## What the task requires
Echo back the lines from the one containing "Быстрый заказ" through the one containing "Оплата по счету", both included, reproducing them exactly.

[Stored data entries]

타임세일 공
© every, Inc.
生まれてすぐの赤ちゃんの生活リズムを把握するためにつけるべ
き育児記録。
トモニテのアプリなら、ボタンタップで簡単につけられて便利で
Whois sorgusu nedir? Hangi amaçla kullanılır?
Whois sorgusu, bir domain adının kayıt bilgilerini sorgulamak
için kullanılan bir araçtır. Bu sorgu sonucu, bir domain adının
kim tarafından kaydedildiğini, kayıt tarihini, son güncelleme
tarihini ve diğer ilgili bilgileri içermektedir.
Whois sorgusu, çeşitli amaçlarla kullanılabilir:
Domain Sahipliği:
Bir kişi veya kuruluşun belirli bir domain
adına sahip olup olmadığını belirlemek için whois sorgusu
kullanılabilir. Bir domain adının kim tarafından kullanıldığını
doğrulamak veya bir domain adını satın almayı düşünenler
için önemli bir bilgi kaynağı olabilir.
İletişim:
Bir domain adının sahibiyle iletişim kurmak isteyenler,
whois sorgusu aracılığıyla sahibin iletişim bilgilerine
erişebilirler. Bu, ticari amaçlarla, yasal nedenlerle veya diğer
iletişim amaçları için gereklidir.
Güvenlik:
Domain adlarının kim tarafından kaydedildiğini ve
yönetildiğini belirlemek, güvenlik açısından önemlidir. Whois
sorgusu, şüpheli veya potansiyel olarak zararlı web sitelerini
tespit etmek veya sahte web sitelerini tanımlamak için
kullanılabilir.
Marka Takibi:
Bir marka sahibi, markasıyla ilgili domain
--
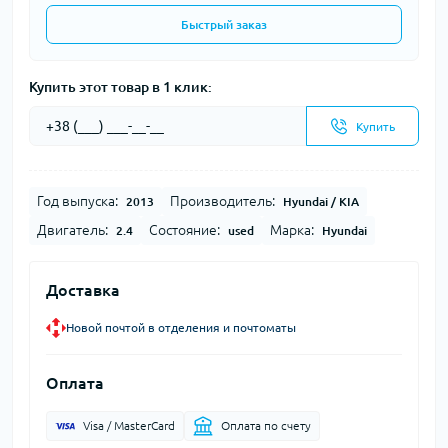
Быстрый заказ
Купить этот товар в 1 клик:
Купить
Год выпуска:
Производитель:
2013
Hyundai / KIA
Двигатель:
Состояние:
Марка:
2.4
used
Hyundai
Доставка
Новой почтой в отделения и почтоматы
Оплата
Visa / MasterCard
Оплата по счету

## Solution below
Быстрый заказ
Купить этот товар в 1 клик:
Купить
Год выпуска:
Производитель:
2013
Hyundai / KIA
Двигатель:
Состояние:
Марка:
2.4
used
Hyundai
Доставка
Новой почтой в отделения и почтоматы
Оплата
Visa / MasterCard
Оплата по счету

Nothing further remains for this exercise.